Marmara Denizi’nde tam bir yıl evvel oluşan müsilaj büyük telaşa neden olmuş, temizlenmesi için kamu kurumları, üniversiteler ve STK’lar seferber olmuştu. İBB bilgilerine nazaran denizden toplanan 6 bin 440 metreküp müsilaj, Şile Kömürcüoda Katık Atık Bertaraf Tesislerinde toprağa döküldü. Ortadan geçen 10 ayda toprakla karışan müsilajın kahverengi renk aldığı ve üzerinde su birikintileri oluştuğu gözlendi. Bu durum müsilajın denizde olduğu kadar, toprakta da ziyanlı olabileceği tartışmasına neden oldu.
‘Toprağa gömüldüğü vakit bakterilerin tesiriyle çürümektedir’
İstanbul Üniversitesi Kimyasal Oşinografi Ana Bilim Kısmı Lideri ve Müsilaj Bilim Heyeti Üyesi Prof. Dr. Nuray Çağlar, müsilajın canlıların ürettiği doğal bir materyal olduğunu belirterek, bu nedenle toprakta çürümesinin de beklenen bir durum olduğunu belirtti. Çağlar şöyle konuştu; “Müsilaj, denizde fitoplankton dediğimiz canlıların ürettiği, yüklü olarak polisakkaritlerden oluşan ve ayrıyeten karbonhidrat ve proteinleri de içeren şekerli bir doğal materyal. İçerisinde fitoplankton tiplerin kendi üzerinde biriktirdikleri, silisyum, magnezyum, kalsiyum üzere ziyanlı olmayan elementler de var. Müsilaj materyali organik bir yapıya sahip olduğu için güneş ışığında fotooksidasyonla parçalanmaktadır. Toprakta gömüldüğü vakit da bakterilerin tesiriyle çürümektedir. Bu doğal bir süreçtir.”
‘Karada bertaraf kararıyla, esasen çürütülmesi amaçlanmıştı’
Müsilajın tüm organik yapılar üzere çürüyerek, daha küçük yapılara ayrıştığını tabir eden Çağlar “Başka bir deyişle, büsbütün organik maddeyi oluşturan karbon ve azot üzere yapısındaki bileşenlerine ayrılmaktadır. Müsilaj gerecinin yapısını kimyasal metotlarla incelediğimizde, şekerli yapıyı ve deniz suyunda bulunan doğal elementleri yani zehirli olmayan, toksik olmayan elementleri gördük. Şayet yapısında bir mikrokirletici varsa, yürüttümüz projeler tamamlandığında bunu göreceğiz. Müsilajın karada bertarafında, toprakta büsbütün havasız ortamda organik hususun parçalanması, bakterilerle çürütülmesi amaçlanmıştır” dedi.
‘Müsilaj tabiata bırakıldığında yapışma tehlikesi barındırır’

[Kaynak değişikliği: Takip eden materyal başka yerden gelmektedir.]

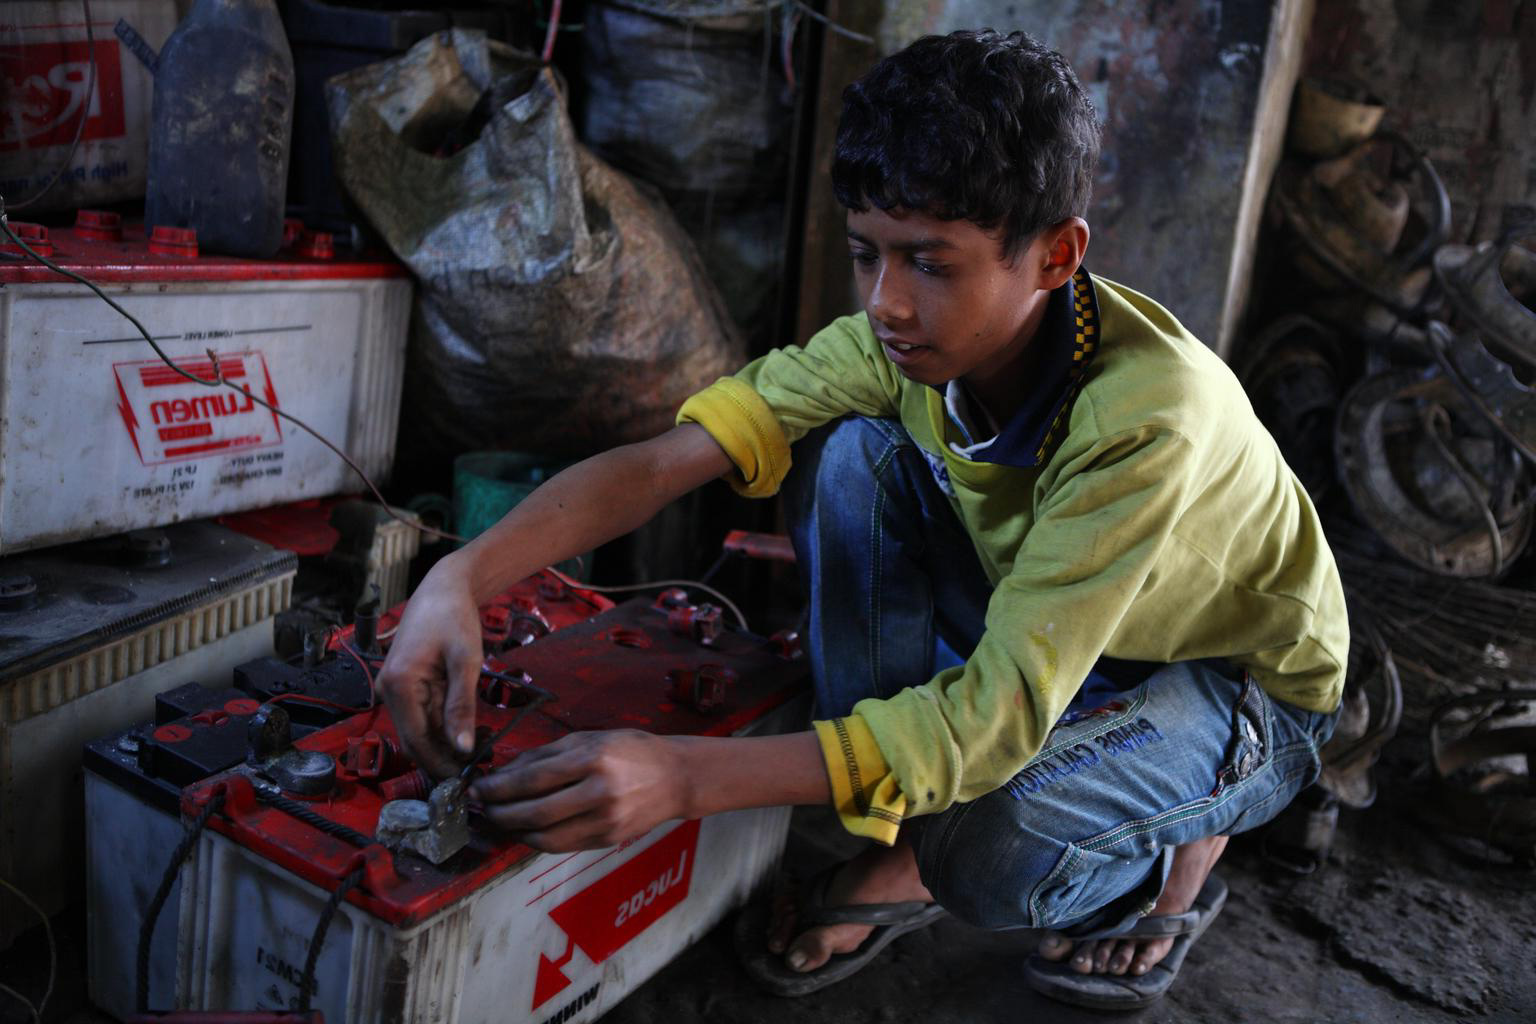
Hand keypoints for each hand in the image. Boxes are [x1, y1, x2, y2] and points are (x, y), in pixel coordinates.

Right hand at [375, 559, 484, 779]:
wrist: (444, 588)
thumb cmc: (454, 617)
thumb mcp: (466, 660)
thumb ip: (462, 706)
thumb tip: (462, 748)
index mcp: (398, 685)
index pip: (416, 741)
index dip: (441, 763)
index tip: (468, 778)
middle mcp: (388, 691)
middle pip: (415, 740)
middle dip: (444, 758)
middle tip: (480, 768)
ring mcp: (394, 689)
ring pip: (420, 731)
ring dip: (446, 744)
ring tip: (482, 747)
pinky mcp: (405, 687)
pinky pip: (423, 716)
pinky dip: (445, 727)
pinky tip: (471, 729)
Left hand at [468, 730, 692, 851]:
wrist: (676, 778)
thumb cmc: (632, 751)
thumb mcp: (590, 738)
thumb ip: (547, 754)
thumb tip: (504, 771)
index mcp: (594, 759)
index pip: (534, 778)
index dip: (499, 786)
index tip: (477, 787)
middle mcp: (600, 792)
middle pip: (536, 812)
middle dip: (500, 812)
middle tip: (481, 807)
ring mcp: (606, 821)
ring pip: (546, 837)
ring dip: (514, 831)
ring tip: (499, 820)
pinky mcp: (608, 840)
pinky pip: (562, 846)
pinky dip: (537, 840)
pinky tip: (525, 829)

Ziraat Mühendisleri Odası Lideri Murat Kapıkıran ise müsilajın gömüldüğü toprakla ilgili ihtarlarda bulundu. Müsilajlı toprağın diğer bir yere nakledilmemesi gerektiğini belirten Kapkıran, “Tesislerin altında sızdırmazlık inşaası kuvvetli ise tabiata karışmadığını varsayabiliriz. Müsilajın tabiata bırakılması durumunda, içeriğindeki azot, fosfor tuzları ve öteki mineraller müsilajın yapışkanlık özelliğinden ötürü yapışma tehlikesi barındırır. Toplanan müsilajın içerisinde kesinlikle algler, hayvansal ve bitkisel mikroorganizmalar var. Suda askıda bulunan öteki elementler içerisinde bulunabilir. Tabiata bırakılması durumunda, bilhassa taban suyuna karışması kelam konusu olabiliyor. Besin tuzları akiferlerdeki sularda tuzluluk yaratıyor. Yeraltı suları aslında tarımın ve insan kullanımının en değerli kaynaklarından birisidir” tabirlerini kullandı.
‘Oradan çıkan toprağın öbür yere nakledilmemesi gerekir’
Müsilaj bileşenlerinin içindeki kimi canlıların uygun ortam bulduğunda toprak içinde de yaşamaya devam edebileceğini belirten Kapkıran, “Bunlar beslenen canlılardır. Beslenecek bir malzeme bulamamaları durumunda, elbette orada öleceklerdir. Lakin ölmeleri de kâfi değil, bedenlerinde ağır metal birikimleri varsa o birikimler toprak içerisinde kesinlikle varlığını sürdürmeyi devam edecektir. Oradan çıkan toprağı kullanılırken yahut diğer yere nakledilirken dikkat edilmesi gerekir. Hatta nakledilmemesi gerekir” dedi.